Örneğin geçtiğimiz günlerde Trabzon’da KTÜ öğrencileri Çevre ve Orman Bakanı’nı protesto etmek istemişler, bunun neticesinde yerlerde sürülmüşler, yetmezmiş gibi polis otobüsü içerisinde şiddet ve işkence görmüşlerdir.
Karikatürize edilmiş müdahale anını canlandırmak teknik olarak belki daha kolaydır ya da daha fazlasını canlandırmak dizinin kaderini bir şekilde etkileyebilir, yayından kaldırılmasına neden olabilir. Bu kaygıları anlamakla beraber, Bahar karakterinin ifadesi alındıktan sonra bırakılmasını telefon ile bildiren Behzat Amir’dir. Gerçek hayatta bizler Bahar karakteri kadar şanslı olamıyoruz ne yazık ki!

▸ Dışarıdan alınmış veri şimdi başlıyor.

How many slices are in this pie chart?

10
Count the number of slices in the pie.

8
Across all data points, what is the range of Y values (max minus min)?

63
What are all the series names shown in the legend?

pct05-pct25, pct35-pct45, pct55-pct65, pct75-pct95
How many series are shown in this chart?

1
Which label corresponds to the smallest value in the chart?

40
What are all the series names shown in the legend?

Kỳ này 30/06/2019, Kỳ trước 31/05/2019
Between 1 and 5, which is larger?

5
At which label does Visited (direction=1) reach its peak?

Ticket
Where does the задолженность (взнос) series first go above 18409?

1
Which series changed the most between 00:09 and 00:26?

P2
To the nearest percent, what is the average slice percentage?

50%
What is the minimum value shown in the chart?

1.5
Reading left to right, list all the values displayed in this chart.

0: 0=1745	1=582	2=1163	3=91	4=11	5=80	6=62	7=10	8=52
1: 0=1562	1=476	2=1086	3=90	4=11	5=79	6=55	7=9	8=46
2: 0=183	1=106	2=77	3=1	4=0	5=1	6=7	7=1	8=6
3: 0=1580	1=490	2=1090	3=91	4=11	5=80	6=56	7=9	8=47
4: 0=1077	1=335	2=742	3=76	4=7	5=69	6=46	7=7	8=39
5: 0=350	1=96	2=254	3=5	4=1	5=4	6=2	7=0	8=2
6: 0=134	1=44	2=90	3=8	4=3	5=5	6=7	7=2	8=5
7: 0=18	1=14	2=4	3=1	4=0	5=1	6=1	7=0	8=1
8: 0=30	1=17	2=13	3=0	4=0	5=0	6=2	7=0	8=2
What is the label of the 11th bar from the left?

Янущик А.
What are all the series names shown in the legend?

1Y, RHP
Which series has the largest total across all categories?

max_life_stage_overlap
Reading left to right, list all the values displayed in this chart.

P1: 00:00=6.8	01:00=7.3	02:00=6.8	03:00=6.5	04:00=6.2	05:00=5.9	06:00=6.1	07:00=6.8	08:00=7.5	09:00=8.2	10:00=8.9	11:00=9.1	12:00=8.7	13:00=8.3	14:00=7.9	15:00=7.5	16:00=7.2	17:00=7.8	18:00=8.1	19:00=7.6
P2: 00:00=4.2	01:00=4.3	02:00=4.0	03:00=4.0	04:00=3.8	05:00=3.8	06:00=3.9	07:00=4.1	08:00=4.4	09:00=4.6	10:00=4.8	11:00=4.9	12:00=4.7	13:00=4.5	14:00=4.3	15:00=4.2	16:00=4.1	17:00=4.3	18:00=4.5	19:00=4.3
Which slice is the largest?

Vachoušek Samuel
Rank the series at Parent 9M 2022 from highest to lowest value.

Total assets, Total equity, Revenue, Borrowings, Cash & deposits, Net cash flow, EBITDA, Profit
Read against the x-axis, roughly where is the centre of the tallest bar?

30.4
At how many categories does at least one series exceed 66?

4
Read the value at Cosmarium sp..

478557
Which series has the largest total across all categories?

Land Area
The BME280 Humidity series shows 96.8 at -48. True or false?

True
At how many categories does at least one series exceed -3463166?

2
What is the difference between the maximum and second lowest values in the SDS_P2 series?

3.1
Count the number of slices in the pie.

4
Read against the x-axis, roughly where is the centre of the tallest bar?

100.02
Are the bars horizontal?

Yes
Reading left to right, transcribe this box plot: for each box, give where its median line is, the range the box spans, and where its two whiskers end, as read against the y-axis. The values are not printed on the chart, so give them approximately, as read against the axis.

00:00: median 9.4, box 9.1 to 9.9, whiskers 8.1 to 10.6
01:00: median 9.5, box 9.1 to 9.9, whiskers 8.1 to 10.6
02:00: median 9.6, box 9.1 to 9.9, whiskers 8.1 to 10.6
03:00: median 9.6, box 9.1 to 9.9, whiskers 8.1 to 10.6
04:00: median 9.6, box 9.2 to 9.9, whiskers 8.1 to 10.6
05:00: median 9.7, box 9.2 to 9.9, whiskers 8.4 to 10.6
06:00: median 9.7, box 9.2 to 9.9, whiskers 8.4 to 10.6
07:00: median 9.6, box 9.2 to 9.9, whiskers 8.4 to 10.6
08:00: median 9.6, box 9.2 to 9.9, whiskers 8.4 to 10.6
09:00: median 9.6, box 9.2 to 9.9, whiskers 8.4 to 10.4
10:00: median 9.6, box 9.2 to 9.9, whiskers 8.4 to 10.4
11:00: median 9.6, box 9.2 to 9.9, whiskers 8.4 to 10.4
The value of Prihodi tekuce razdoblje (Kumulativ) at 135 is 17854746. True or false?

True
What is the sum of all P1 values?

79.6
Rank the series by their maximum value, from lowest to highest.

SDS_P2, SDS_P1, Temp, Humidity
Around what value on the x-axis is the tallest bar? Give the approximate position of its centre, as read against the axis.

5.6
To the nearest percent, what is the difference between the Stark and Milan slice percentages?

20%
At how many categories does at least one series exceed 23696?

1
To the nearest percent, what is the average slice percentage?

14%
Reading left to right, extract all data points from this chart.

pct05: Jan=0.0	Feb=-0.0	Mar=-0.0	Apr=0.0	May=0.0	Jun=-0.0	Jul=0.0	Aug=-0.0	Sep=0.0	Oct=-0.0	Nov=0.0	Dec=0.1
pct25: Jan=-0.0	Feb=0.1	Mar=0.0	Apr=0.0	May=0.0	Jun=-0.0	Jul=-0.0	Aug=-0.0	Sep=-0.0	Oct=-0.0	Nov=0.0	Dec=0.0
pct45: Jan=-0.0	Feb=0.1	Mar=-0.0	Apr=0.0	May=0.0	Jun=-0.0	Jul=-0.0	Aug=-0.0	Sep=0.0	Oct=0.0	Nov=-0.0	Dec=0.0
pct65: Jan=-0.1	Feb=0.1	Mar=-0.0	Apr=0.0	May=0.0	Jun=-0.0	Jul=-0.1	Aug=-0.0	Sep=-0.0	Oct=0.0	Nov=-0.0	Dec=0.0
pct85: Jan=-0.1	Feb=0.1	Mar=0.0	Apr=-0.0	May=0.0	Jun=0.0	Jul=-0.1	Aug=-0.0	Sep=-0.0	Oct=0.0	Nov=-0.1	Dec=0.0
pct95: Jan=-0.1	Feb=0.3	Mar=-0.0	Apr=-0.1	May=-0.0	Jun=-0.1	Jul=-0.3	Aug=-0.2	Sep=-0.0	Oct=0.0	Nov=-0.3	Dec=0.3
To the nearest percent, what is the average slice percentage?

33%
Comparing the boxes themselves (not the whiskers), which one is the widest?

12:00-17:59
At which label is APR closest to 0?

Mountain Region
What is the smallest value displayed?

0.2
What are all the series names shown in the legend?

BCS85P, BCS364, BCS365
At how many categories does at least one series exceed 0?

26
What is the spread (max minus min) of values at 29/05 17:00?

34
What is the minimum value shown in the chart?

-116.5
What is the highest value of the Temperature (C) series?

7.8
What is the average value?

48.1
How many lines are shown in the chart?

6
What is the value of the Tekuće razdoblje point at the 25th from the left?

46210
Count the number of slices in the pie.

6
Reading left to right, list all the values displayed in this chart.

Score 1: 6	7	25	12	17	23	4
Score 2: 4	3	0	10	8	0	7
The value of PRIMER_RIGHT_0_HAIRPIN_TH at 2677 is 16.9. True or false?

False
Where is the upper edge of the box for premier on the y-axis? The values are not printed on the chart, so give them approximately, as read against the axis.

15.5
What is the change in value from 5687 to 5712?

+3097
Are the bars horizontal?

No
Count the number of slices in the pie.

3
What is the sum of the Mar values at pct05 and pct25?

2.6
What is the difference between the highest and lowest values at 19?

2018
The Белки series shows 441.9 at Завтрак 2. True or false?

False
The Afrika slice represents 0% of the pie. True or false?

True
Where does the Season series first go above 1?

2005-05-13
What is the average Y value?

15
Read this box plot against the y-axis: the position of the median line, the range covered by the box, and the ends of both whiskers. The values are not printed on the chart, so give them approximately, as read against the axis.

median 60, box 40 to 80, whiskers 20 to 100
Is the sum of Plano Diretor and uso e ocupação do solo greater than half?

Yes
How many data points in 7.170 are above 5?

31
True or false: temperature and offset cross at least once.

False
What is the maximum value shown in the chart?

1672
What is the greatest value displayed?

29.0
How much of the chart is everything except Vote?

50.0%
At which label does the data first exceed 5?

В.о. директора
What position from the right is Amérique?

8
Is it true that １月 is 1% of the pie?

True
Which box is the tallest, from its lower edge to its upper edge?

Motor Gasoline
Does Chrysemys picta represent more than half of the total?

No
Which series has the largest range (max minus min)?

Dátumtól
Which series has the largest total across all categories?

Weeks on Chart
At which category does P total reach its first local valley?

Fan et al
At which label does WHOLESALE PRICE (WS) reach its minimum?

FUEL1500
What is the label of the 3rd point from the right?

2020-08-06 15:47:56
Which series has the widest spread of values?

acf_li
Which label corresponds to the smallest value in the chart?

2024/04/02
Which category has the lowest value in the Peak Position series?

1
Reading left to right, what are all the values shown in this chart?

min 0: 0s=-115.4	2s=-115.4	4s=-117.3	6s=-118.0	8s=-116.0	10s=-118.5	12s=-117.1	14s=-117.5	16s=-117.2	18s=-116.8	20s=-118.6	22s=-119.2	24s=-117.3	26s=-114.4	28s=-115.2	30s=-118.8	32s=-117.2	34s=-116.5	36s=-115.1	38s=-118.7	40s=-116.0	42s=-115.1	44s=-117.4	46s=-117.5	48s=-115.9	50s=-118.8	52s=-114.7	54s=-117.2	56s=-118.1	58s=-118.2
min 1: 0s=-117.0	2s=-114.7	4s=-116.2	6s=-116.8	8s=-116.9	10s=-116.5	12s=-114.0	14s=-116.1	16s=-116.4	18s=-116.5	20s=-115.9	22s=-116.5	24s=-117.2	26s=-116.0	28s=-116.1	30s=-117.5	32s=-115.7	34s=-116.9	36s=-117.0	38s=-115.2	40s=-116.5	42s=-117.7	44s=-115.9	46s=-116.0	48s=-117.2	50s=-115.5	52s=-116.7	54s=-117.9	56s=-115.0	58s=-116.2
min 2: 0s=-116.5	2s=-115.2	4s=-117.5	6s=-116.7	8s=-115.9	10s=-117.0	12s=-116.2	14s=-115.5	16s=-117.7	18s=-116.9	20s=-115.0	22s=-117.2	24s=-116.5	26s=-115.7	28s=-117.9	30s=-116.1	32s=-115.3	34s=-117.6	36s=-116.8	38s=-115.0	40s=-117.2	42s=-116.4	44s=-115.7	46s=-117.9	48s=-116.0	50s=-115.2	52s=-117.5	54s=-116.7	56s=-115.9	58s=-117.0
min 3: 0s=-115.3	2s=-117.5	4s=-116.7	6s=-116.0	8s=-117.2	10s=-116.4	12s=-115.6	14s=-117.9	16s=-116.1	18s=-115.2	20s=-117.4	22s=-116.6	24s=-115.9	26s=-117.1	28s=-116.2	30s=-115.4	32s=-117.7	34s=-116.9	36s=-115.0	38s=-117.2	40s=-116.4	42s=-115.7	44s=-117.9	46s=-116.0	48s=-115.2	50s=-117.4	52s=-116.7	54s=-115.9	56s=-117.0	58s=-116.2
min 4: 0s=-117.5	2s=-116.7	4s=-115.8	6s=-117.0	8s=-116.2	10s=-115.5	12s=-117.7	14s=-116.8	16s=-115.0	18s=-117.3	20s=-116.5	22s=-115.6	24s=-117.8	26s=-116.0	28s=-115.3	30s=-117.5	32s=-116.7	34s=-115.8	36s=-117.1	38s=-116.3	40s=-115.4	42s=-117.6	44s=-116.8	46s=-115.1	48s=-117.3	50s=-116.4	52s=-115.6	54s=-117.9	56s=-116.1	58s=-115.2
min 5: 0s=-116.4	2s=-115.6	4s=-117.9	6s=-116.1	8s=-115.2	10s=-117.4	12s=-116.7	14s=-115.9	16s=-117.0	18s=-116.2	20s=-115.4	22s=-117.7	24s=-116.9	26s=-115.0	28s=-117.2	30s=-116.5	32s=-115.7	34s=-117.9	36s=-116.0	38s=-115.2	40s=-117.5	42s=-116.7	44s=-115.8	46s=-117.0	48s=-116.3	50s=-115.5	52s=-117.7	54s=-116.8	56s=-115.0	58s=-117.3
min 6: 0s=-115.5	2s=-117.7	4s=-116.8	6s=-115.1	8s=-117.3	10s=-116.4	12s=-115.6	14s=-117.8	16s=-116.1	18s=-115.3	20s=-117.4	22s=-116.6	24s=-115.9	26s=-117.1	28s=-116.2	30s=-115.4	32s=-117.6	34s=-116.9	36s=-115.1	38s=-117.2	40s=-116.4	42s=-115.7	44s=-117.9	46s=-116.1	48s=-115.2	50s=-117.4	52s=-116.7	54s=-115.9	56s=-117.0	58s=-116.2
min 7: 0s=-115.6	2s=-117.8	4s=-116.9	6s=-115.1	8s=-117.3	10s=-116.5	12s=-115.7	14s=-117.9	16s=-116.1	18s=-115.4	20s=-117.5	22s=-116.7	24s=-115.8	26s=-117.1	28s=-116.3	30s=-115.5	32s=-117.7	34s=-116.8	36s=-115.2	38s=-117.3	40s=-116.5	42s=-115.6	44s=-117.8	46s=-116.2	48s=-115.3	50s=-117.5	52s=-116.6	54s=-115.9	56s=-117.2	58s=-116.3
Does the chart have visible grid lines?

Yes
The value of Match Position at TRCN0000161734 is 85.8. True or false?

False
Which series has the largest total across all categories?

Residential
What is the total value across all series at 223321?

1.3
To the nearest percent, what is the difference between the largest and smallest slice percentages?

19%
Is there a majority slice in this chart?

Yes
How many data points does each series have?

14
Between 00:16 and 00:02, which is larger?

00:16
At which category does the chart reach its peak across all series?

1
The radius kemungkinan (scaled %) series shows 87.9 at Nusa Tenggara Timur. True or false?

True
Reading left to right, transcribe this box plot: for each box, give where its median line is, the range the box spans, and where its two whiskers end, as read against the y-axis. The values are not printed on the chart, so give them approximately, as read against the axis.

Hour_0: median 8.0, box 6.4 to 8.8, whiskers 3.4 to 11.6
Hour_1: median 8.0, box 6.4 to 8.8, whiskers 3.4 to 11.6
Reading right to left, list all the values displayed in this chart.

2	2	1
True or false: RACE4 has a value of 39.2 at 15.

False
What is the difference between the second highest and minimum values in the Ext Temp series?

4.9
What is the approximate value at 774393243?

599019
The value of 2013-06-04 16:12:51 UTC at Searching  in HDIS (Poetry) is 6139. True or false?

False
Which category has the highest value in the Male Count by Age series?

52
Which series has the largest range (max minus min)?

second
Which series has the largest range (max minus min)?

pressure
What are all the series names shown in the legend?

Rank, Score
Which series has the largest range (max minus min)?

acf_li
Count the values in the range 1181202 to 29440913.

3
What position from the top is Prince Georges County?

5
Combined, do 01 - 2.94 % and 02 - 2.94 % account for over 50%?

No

Öte yandan Behzat Ç. karakterinin, Bahar’ın gözaltına alındığını öğrendiği sahnede Harun Komiser’in HES’i “hak-eşitlik-sol” şeklinde bir örgüt ismi sanması ve amiri tarafından “gazete oku lan” şeklinde uyarılması, HES’lerin günümüzde toplum tarafından hâlâ daha bilinmediği gerçeğine gönderme yapmaktadır.
Dizinin beslendiği kitabın yazarı ve senaristi Emrah Serbes’in ve dizinin genel yönetmeni Serdar Akar’ın toplumsal olaylara duyarlılığını ve muhalif kimliğini biliyoruz. Bundan önceki bölümlerde Hrant Dink suikastının canlandırılması ve gönderme yapılması bunun en önemli örneklerindendir.
HES karşıtı yaşam mücadelesinin belli bir izleyici kitlesi olan bir dizide kamuoyuna aktarılmasını elbette önemli buluyoruz. Bu duygu ve düşüncelerle dizide emeği geçen herkese duyarlılıkları için teşekkür ediyoruz. Ancak HES karşıtı mücadele bundan sonra da dizide gündeme getirilirse atılan sloganların ve müdahale anlarının daha gerçekçi olmasını temenni ediyoruz.